Transcribed page text
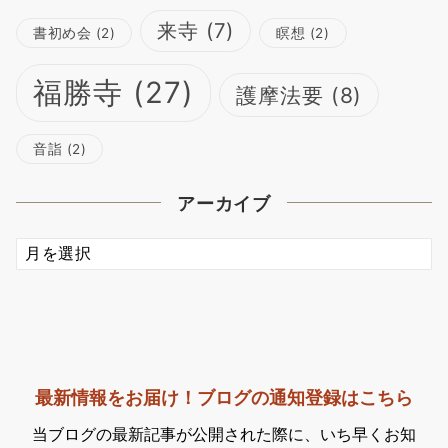
来寺
(7)
書初め会
(2)
瞑想
(2)
福勝寺
(27)
護摩法要
(8)
音詣
(2)
アーカイブ
ア
ー
カ
イ
ブ
最新情報をお届け！ブログの通知登録はこちら
当ブログの最新記事が公開された際に、いち早くお知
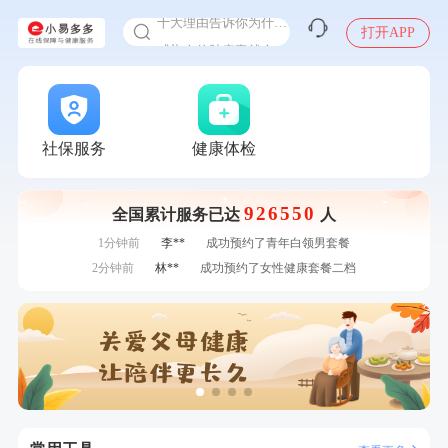
十大理由告诉你为什么要买保险
感染人偏肺病毒就会得肺炎吗
打开APP
入职体检在线预约
7分钟前
侯**
购买了汤臣倍健水飞蓟葛根丹参片（护肝片）1.02g*120片
甲状腺癌怎么筛查
7分钟前
肖**
成功预约了坐班族体检套餐（男）
刚刚
李**
成功预约了白领女士体检套餐
刚刚
李**
成功预约了白领女士体检套餐
社保服务
健康体检
刚刚
戴*
购买了便携式手持小风扇
刚刚
戴*
购买了便携式手持小风扇
926550
全国累计服务已达
人
1分钟前
林**
购买了小熊电烤箱 DKX-F10M6
1分钟前
李**
成功预约了青年白领男套餐
2分钟前
林**
成功预约了女性健康套餐二档
2分钟前
林**
购买了小熊电烤箱 DKX-F10M6
4分钟前
周**
购买了BP3颈椎热敷枕
4分钟前
苗**
成功预约了男性婚前体检基础套餐
6分钟前
李**
成功预约了青年白领男套餐
6分钟前
何**
购买了姚朵朵-1000g粗粮生活礼盒
7分钟前
侯**
购买了汤臣倍健水飞蓟葛根丹参片（护肝片）1.02g*120片
7分钟前
肖**
成功预约了坐班族体检套餐（男）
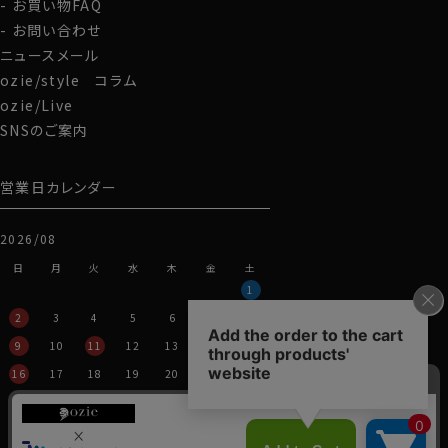
衿から第一ボタンにかけてきれいなロールが出るように
お買い物FAQ
なっています。
お問い合わせ
ノーネクタイ専用のややカジュアル度の高い商品であり
ニュースメール
ながら、非常にエレガントなシャツです。
ozie/style コラム
ノーネクタイのクールビズスタイルや、在宅・出勤といっ
ozie/Live
たテレワークスタイルにうってつけのシャツといえるでし
SNSのご案内
ょう。
WEBミーティングの画面映えも抜群です！
営業日カレンダー
S-37～LL-43・3L-45･4L-47cm / トールM-88・L-90・
2026/08
LL-90cm・全１２サイズにてご用意。(サイズ表C)
日
月
火
水
木
金
土
スポット商品につき再入荷はございませんのでご了承く
1
ださい。
2
3
4
5
6
7
8
50321
9
10
11
12
13
14
15
16
17
18
19
20
21
22
23
24
25
26
27
28
29
30
31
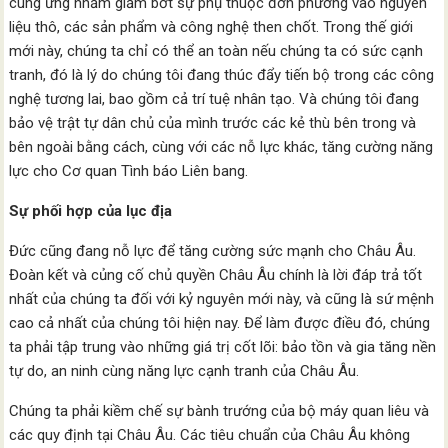
cung ứng nhằm giảm bớt sự phụ thuộc đơn phương vào nguyên
liệu thô, các sản phẩm và công nghệ then chốt. Trong thế giới
mới này, chúng ta chỉ có thể an toàn nếu chúng ta có sức cạnh
tranh, đó là lý do chúng tôi đang thúc đẩy tiến bộ trong các công
nghệ tương lai, bao gồm cả trí tuệ nhân tạo. Và chúng tôi đang
bảo vệ trật tự dân chủ của mình trước các kẻ thù bên trong và
bên ngoài bằng cách, cùng với các nỗ lực khác, tăng cường năng
lực cho Cơ quan Tình báo Liên bang.
Sự phối hợp của lục địa
Đức cũng đang nỗ lực để tăng cường sức mạnh cho Châu Âu.
Đoàn kết và củng cố chủ quyền Châu Âu chính là lời đáp trả tốt
nhất của chúng ta đối với kỷ nguyên mới này, và cũng là sứ mệnh
cao cả nhất của chúng tôi hiện nay. Để làm được điều đó, chúng
ta phải tập trung vào những giá trị cốt lõi: bảo tồn và gia tăng nền
tự do, an ninh cùng năng lực cạnh tranh của Châu Âu.
Chúng ta phải kiềm chế sự bành trướng của bộ máy quan liêu và
các quy định tại Châu Âu. Các tiêu chuẩn của Châu Âu không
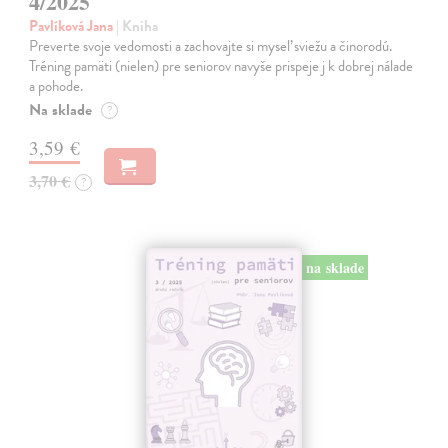
4/2025
Pavlíková Jana
| Kniha
Preverte svoje vedomosti a zachovajte si myseľ sviežu a činorodú.
Tréning pamäti (nielen) pre seniorov navyše prispeje j k dobrej nálade
a pohode.
Na sklade
?
3,59 €
3,70 €
?
na sklade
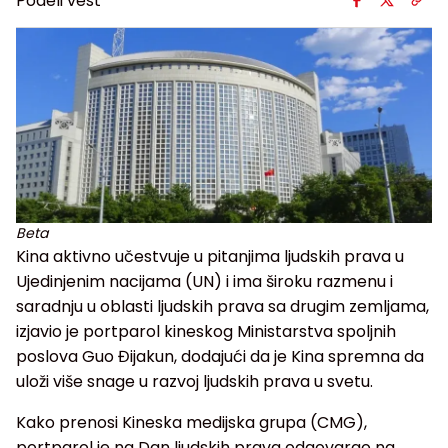
Podeli vest
Beta
Kina aktivno učestvuje u pitanjima ljudskih prava u
Ujedinjenim nacijama (UN) i ima široku razmenu i
saradnju u oblasti ljudskih prava sa drugim zemljama,
izjavio je portparol kineskog Ministarstva spoljnih
poslova Guo Đijakun, dodajući da je Kina spremna da
uloži više snage u razvoj ljudskih prava u svetu.
Kako prenosi Kineska medijska grupa (CMG),
portparol je na Dan ljudskih prava odgovarao na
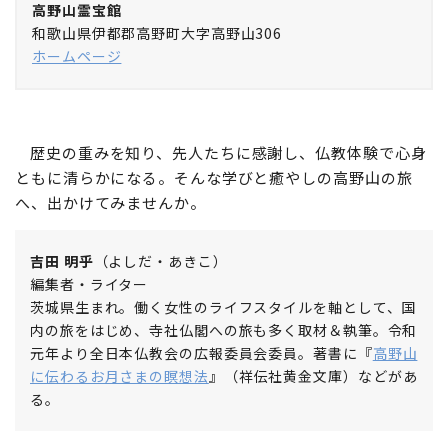
高野山霊宝館
和歌山県伊都郡高野町大字高野山306
ホームページ
歴史の重みを知り、先人たちに感謝し、仏教体験で心身
ともに清らかになる。そんな学びと癒やしの高野山の旅
へ、出かけてみませんか。
吉田 明乎
（よしだ・あきこ）
編集者・ライター
茨城県生まれ。働く女性のライフスタイルを軸として、国
内の旅をはじめ、寺社仏閣への旅も多く取材＆執筆。令和
元年より全日本仏教会の広報委員会委員。著書に『
高野山
に伝わるお月さまの瞑想法
』（祥伝社黄金文庫）などがあ
る。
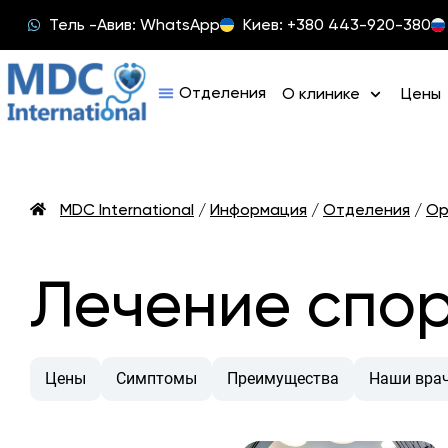
Тель -Авив: WhatsApp
Киев: +380 443-920-380
О клинике
Цены
MDC International
/
Информация
/
Отделения
/
Ор
Лечение спор
Цены
Симптомы
Преимущества
Наши вра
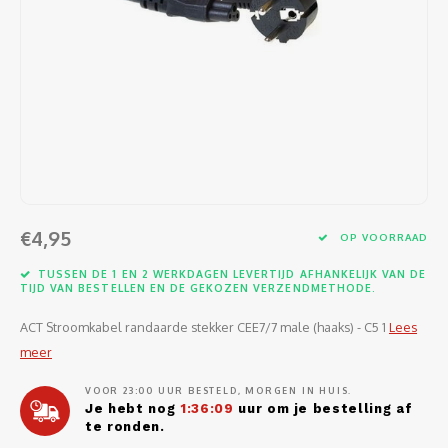
Software
Moede
Heads
Table
Kabel
Cellu
Kabels en adapters
Video
Proje
Ventil
Audio
Netwe
Invoerapparaten
Netvo
Kopte
Flat-
Netwe
Anten
Opslagmedia
Gehe
Micro
UPS
USB-k
PoE ad
Netwerk
Compu
Mobie
Afsta
SATA-
€4,95
Netwe
OP VOORRAAD
Domotica
Intern
Gezic
HDMI-
TUSSEN DE 1 EN 2 WERKDAGEN LEVERTIJD AFHANKELIJK VAN DE
Cellu
TIJD VAN BESTELLEN EN DE GEKOZEN VERZENDMETHODE.
smartphones
Optisc
Noteb
Seriël
ACT Stroomkabel randaarde stekker CEE7/7 male (haaks) - C5 1
Lees
Power
meer
Cardridges second-life
Spann
Interf
Netwe
VOOR 23:00 UUR BESTELD, MORGEN IN HUIS.
Je hebt nog
1:36:09
uur om je bestelling af
Oplad
Kabel
te ronden.
Netwe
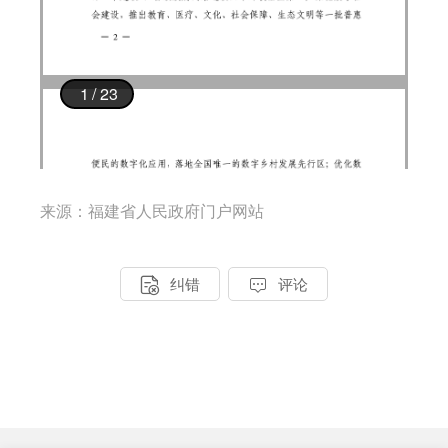
来源：福建省人民政府门户网站


纠错
评论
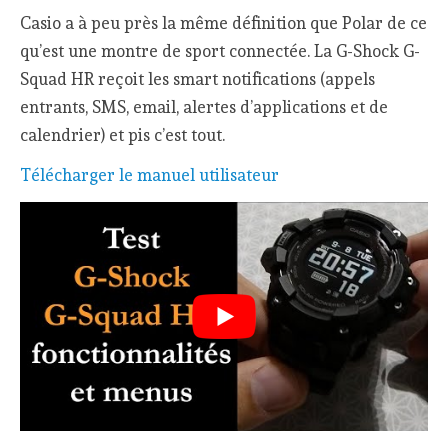
Casio a à peu près la même définition que Polar de ce
qu’est une montre de sport connectée. La G-Shock G-
Squad HR reçoit les smart notifications (appels
entrants, SMS, email, alertes d’applications et de
calendrier) et pis c’est tout.
Télécharger le manuel utilisateur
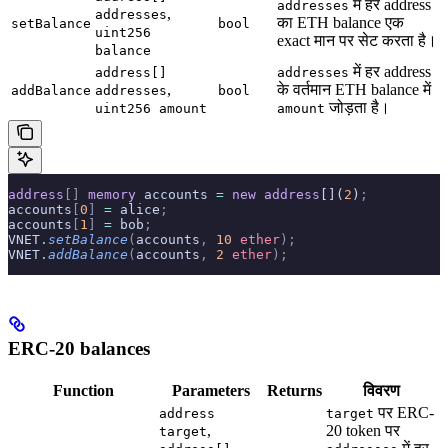
में हर address
addresses
,
addresses
का ETH balance एक
setBalance
bool
uint256
exact मान पर सेट करता है।
balance
में हर address
address[]
addresses
,
के वर्तमान ETH balance में
addBalance
addresses
bool
जोड़ता है।
uint256 amount
amount
address
[]
 memory
 accounts 
=
 new
 address
[](
2
)
;
accounts
[
0
]
 =
 alice
;
accounts
[
1
]
 =
 bob
;
VNET
.
setBalance
(
accounts
,
 10
 ether
);
VNET
.
addBalance
(
accounts
,
 2
 ether
);
ERC-20 balances
Function
Parameters
Returns
विवरण
पर ERC-
address
target
,
20 token पर
target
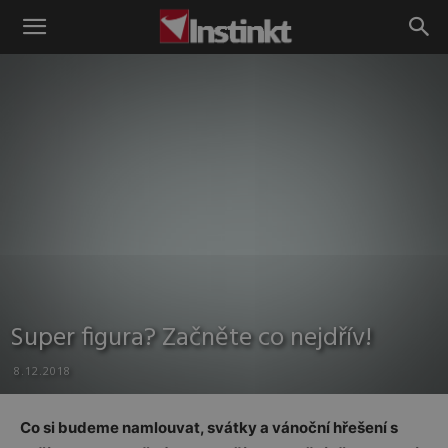
Instinkt
Super figura? Začněte co nejdřív!
8.12.2018
Co si budeme namlouvat, svátky a vánoční hřešení s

- **TASK PROMPT**:
Output every line of the listing above verbatim, without the picture markers.

- **OUTPUT BELOW**:
来寺
(7)
書初め会
(2)
瞑想
(2)
福勝寺
(27)
護摩法要
(8)
音詣
(2)
アーカイブ
ア
ー
カ
イ
ブ
最新情報をお届け！ブログの通知登録はこちら
当ブログの最新記事が公開された際に、いち早くお知
十大理由告诉你为什么要买保险
感染人偏肺病毒就会得肺炎吗
打开APP
入职体检在线预约
7分钟前
侯**
购买了汤臣倍健水飞蓟葛根丹参片（护肝片）1.02g*120片
甲状腺癌怎么筛查
7分钟前
肖**
成功预约了坐班族体检套餐（男）
刚刚
李**
成功预约了白领女士体检套餐
刚刚
李**
成功预约了白领女士体检套餐
社保服务
健康体检
刚刚
戴*
购买了便携式手持小风扇
刚刚
戴*
购买了便携式手持小风扇
926550
全国累计服务已达
人
1分钟前
林**
购买了小熊电烤箱 DKX-F10M6
1分钟前
李**
成功预约了青年白领男套餐
2分钟前
林**
成功预约了女性健康套餐二档
2分钟前
林**
购买了小熊电烤箱 DKX-F10M6
4分钟前
周**
购买了BP3颈椎热敷枕
4分钟前
苗**
成功预约了男性婚前体检基础套餐
6分钟前
李**
成功预约了青年白领男套餐
6分钟前
何**
购买了姚朵朵-1000g粗粮生活礼盒
7分钟前
侯**
购买了汤臣倍健水飞蓟葛根丹参片（护肝片）1.02g*120片
7分钟前
肖**
成功预约了坐班族体检套餐（男）
衿から第一ボタンにかけてきれいなロールが出るように
お買い物FAQ
なっています。
お問い合わせ
ノーネクタイ専用のややカジュアル度の高い商品であり
ニュースメール
ながら、非常にエレガントなシャツです。
ozie/style コラム
ノーネクタイのクールビズスタイルや、在宅・出勤といっ
ozie/Live
たテレワークスタイルにうってつけのシャツといえるでし
SNSのご案内
ょう。
WEBミーティングの画面映えも抜群です！
営業日カレンダー
S-37～LL-43・3L-45･4L-47cm / トールM-88・L-90・
2026/08
LL-90cm・全１２サイズにてご用意。(サイズ表C)
日
月
火
水
木
金
土
スポット商品につき再入荷はございませんのでご了承く
1
ださい。
2
3
4
5
6
7
8
50321
9
10
11
12
13
14
15
16
17
18
19
20
21
22
23
24
25
26
27
28
29
30
31
cung ứng nhằm giảm bớt sự phụ thuộc đơn phương vào nguyên
liệu thô, các sản phẩm và công nghệ then chốt. Trong thế giới
mới này, chúng ta chỉ có thể an toàn nếu chúng ta có sức cạnh
tranh, đó là lý do chúng tôi đang thúc đẩy tiến bộ trong các công
nghệ tương lai, bao gồm cả trí tuệ nhân tạo. Và chúng tôi đang
bảo vệ trật tự dân chủ của mình trước các kẻ thù bên trong và
bên ngoài bằng cách, cùng với các nỗ lực khác, tăng cường năng
lực cho Cơ quan Tình báo Liên bang.
Sự phối hợp của lục địa
Đức cũng đang nỗ lực để tăng cường sức mạnh cho Châu Âu.
Đoàn kết và củng cố chủ quyền Châu Âu chính là lời đáp trả tốt
nhất của chúng ta đối với kỷ nguyên mới này, và cũng là sứ mệnh
cao cả nhất của chúng tôi hiện nay. Để làm được điều đó, chúng
ta phải tập trung vào những giá trị cốt lõi: bảo tồn và gia tăng nền
tự do, an ninh cùng năng lực cạnh tranh của Châu Âu.
Chúng ta phải kiềm chế sự bành trướng của bộ máy quan liêu và
các quy định tại Châu Âu. Các tiêu chuẩn của Châu Âu không
4/2025
Pavlíková Jana
| Kniha
Preverte svoje vedomosti a zachovajte si myseľ sviežu a činorodú.
Tréning pamäti (nielen) pre seniorov navyše prispeje j k dobrej nálade
a pohode.
Na sklade
?
3,59 €
3,70 €
?
na sklade
Podeli vest
Beta
Kina aktivno učestvuje u pitanjima ljudskih prava u
Ujedinjenim nacijama (UN) i ima široku razmenu i
saradnju u oblasti ljudskih prava sa drugim zemljama,
izjavio je portparol kineskog Ministarstva spoljnih
poslova Guo Đijakun, dodajući da je Kina spremna da
uloži više snage u razvoj ljudskih prava u svetu.
Kako prenosi Kineska medijska grupa (CMG),
portparol je na Dan ljudskih prava odgovarao na
高野山霊宝館
和歌山県伊都郡高野町大字高野山306
ホームページ
歴史の重みを知り、先人たちに感謝し、仏教体験で心身
ともに清らかになる。そんな学びと癒やしの高野山の旅
へ、出かけてみませんか。
吉田 明乎
（よしだ・あきこ）
編集者・ライター
茨城県生まれ。働く女性のライフスタイルを軸として、国
内の旅をはじめ、寺社仏閣への旅も多く取材＆執筆。令和
元年より全日本仏教会の広報委員会委員。著書に『
高野山
に伝わるお月さまの瞑想法
』（祥伝社黄金文庫）などがあ
る。
Тель -Авив: WhatsApp
Киев: +380 443-920-380
О клинике
Цены
MDC International
/
Информация
/
Отделения
/
Ор
Лечение спор
Цены
Симптомы
Преимущества
Наши вра
Software
Moede
Heads
Table
Kabel
Cellu
Kabels en adapters
Video
Proje
Ventil
Audio
Netwe
Invoerapparaten
Netvo
Kopte
Flat-
Netwe
Anten
Opslagmedia
Gehe
Micro
UPS
USB-k
PoE ad
Netwerk
Compu
Mobie
Afsta
SATA-
€4,95
Netwe
OP VOORRAAD
Domotica
Intern
Gezic
HDMI-
TUSSEN DE 1 EN 2 WERKDAGEN LEVERTIJD AFHANKELIJK VAN DE
Cellu
TIJD VAN BESTELLEN EN DE GEKOZEN VERZENDMETHODE.
smartphones
Optisc
Noteb
Seriël
ACT Stroomkabel randaarde stekker CEE7/7 male (haaks) - C5 1
Lees
Power
meer
Cardridges second-life
Spann
Interf
Netwe
VOOR 23:00 UUR BESTELD, MORGEN IN HUIS.
Je hebt nog
1:36:09
uur om je bestelling af
Oplad
Kabel
te ronden.
Netwe
来源：福建省人民政府门户网站


纠错
评论
Casio a à peu près la même définition que Polar de ce
qu’est une montre de sport connectée. La G-Shock G-
Squad HR reçoit les smart notifications (appels
entrants, SMS, email, alertes d’applications et de
calendrier) et pis c’est tout.
Télécharger le manuel utilisateur
में हर address
addresses
,
addresses
का ETH balance एक
setBalance
bool
uint256
exact मान पर सेट करता है।
balance
में हर address
address[]
addresses
,
के वर्तमान ETH balance में
addBalance
addresses
bool
जोड़ता है।
uint256 amount
amount
address
[]
 memory
 accounts 
=
 new
 address
[](
2
)
;
accounts
[
0
]
 =
 alice
;
accounts
[
1
]
 =
 bob
;
VNET
.
setBalance
(
accounts
,
 10
 ether
);
VNET
.
addBalance
(
accounts
,
 2
 ether
);
ERC-20 balances
Function
Parameters
Returns
विवरण
पर ERC-
address
target
,
20 token पर
target
Instinkt
Super figura? Začněte co nejdřív!
8.12.2018
Co si budeme namlouvat, svátky a vánoční hřešení s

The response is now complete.